***
Говорит, говорит,
Глядит, не мигая, в лоб.
Мягко стелет,
А там — хоть потоп, не расти трава.
Семь худых коров — промежуточный наш итог
(не плещи руками — отвалятся рукава).
Из пустого в порожнее
Носим золу в горсти.
Не стучи, не заперто, но — «посторонним вэ».
Покупай на вырост —
По Сеньке и почести,
На траве дрова и водица темна в Москве,
Аж черна река...
Не дай бог замочить подол!
Только редкая птица рискнёт, не промерив брод...
Возлюби врага, ведущего протокол, —
Уж таков приход.
***
Почему в перспективном мире всегда аншлаг
суесловия,
красной соли на черепках?
Опрометчивый Фауст надменные зрит крыла —
и не может постичь, где застыла его рука.
Что поставь на зеро, что на чёрное,
что совсем
соскочи с колеса Сансары на мёртвый лёд —
обойдут,
обскачут верхом на хромой козе,
перебросят на общий счёт.
Но останутся — порт приписки,
базар-вокзал,
отбывающий хор свидетелей,
ход комет...
Хочешь видеть истину — вырви себе глаза!
(Тут была задумана смерть... только смерти — нет.)
***
Наталье Арбузовой
Вкусный вечер.
Слоёный закат.
Перво-наперво май,
а потом — поминай как звали.
Мы носили значки кучерявых внучат-октябрят,
Не клянись! — но клялись
и портретам салют отдавали.
Буколический вечер
задумывал прадед,
когда
золотишко копал на своей беспокойной делянке,
и сквозь жёлтое сито
струилась живая вода,
и свободное солнце в ручье умывалось румяном.
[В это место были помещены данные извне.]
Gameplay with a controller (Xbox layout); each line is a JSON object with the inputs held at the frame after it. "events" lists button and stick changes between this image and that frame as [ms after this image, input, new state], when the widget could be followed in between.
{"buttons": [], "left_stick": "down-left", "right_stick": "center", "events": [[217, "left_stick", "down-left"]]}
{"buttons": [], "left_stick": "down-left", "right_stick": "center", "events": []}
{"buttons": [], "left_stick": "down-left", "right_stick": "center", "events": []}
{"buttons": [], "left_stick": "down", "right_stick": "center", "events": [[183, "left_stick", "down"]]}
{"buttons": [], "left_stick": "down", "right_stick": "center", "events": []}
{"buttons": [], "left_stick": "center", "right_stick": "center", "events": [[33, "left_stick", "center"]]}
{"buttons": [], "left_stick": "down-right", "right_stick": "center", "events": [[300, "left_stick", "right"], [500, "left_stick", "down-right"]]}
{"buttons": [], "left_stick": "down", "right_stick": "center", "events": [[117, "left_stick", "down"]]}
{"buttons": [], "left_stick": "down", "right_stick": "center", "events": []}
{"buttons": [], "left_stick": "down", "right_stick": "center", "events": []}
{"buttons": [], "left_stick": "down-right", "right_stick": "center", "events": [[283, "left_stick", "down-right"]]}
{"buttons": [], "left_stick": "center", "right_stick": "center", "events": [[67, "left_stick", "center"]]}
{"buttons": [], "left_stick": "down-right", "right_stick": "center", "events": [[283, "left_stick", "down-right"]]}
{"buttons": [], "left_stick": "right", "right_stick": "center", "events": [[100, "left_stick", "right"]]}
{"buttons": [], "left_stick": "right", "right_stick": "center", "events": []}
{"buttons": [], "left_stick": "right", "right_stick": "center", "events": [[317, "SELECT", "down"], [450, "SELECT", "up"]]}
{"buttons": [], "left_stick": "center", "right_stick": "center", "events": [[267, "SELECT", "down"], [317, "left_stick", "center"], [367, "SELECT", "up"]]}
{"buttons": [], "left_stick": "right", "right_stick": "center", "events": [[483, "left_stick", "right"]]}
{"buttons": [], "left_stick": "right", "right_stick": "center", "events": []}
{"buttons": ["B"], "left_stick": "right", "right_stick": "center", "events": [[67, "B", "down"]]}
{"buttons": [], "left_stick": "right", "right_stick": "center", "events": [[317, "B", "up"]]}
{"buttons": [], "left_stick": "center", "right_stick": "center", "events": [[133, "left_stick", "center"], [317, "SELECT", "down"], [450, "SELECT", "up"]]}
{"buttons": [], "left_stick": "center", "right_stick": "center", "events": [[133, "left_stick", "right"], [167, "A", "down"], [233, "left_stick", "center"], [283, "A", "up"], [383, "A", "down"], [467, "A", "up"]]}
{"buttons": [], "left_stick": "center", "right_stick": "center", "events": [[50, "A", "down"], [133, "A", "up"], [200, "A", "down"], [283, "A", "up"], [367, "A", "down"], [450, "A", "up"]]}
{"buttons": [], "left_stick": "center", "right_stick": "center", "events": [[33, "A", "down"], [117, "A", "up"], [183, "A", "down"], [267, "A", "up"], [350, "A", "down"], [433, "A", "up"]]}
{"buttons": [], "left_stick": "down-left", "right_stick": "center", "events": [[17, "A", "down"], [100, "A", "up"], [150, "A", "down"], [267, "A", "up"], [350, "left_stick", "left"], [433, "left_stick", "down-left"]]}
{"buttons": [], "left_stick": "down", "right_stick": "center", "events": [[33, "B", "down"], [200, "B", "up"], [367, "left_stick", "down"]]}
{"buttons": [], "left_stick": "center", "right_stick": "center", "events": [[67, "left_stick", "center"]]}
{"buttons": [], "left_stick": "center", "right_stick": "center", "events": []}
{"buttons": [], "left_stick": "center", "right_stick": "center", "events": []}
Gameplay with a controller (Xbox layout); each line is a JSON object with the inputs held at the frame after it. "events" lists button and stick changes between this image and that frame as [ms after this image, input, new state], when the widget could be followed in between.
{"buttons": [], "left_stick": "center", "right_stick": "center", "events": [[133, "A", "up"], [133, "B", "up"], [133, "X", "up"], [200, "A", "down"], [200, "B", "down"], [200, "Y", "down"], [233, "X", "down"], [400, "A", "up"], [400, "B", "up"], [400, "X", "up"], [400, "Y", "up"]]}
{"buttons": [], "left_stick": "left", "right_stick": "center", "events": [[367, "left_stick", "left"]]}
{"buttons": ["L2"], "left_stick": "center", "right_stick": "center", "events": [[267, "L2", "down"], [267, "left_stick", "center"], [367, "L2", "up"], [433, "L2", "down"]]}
По-вдоль чуда мы странствуем,
пере-могая узлы,
впопыхах на беду совершая скупые набеги.
Сирых, малых — но сих,
чьи глаза голубы и светлы,
чьи объятья круглы,
чьи весомы слова и дары, —
Мы не видим — но чувствуем —
в необозначенном
веке.
***
Ты гляди, гляди! — Сколько можно не знать печали?
Словно сны дурные закапало в очи лето.
Над Москвой-рекою засилье настырных чаек,
И закат над башней рачительно вставлен в смету.
Не проси помалу — немедля запишут вором,
Огребёшь по полной: три метра, тоске на вырост.
А народ доволен объявленным приговором —
Зажирел, мол, выкрест.
Подмахнут петицию — разве что от безделья:
На царя управу ищи, не ищи — что дышло...
Над Москвой-рекою, в казённый гранит одетой,
Снова время вышло.
***
Пусть чавкает луна под сапогом
И брызги разлетаются в испуге:
Не на щите — спасибо и на том!
И замирает красная — с шестом —
Не-девица в своём порочном круге.
Над шпилем ночь,
На паперти — вода,
И катится, звеня и куролеся,
Шальным ударом сбитая звезда,
И только золотые города
Пустое озаряют поднебесье.
Куда подальше жилы протяни
И жди, когда в ладонь положат камень...
Нам остаются считанные дни —
Но первоглина горний дух хранит,
Согретая творящими руками.
Горгона (из цикла «Аллюзии»)
Отражается — что?
Ничего такого... Ей ли креп набрасывать да бежать? —
Отступает, однако,
чела сырого
оставляя за пядью пядь.
— Посмотри, всё как раньше!
— Но взгляд чернее... И откуда выползла эта ртуть?
Пожилой Горгоне седые змеи прижимают платок ко рту.
А вокруг шипит ядовитый остров,
Раздувает клобук в морях...
На щите догорает последний возраст,
А Персей говорит — заря.
Упругость вакуума
В бессюжетном пространстве находишь иную тщету —
принимать пустоту за ещё одну точку отсчёта.
Загляни в ежедневник, прочти:
на сегодня — суббота,
а на завтрак — сентябрь
и прозрачный туман на мосту.
Этот мост в Терабитию, кажется, мал для двоих,
слишком узок и слишком мудрён на своих перекатах...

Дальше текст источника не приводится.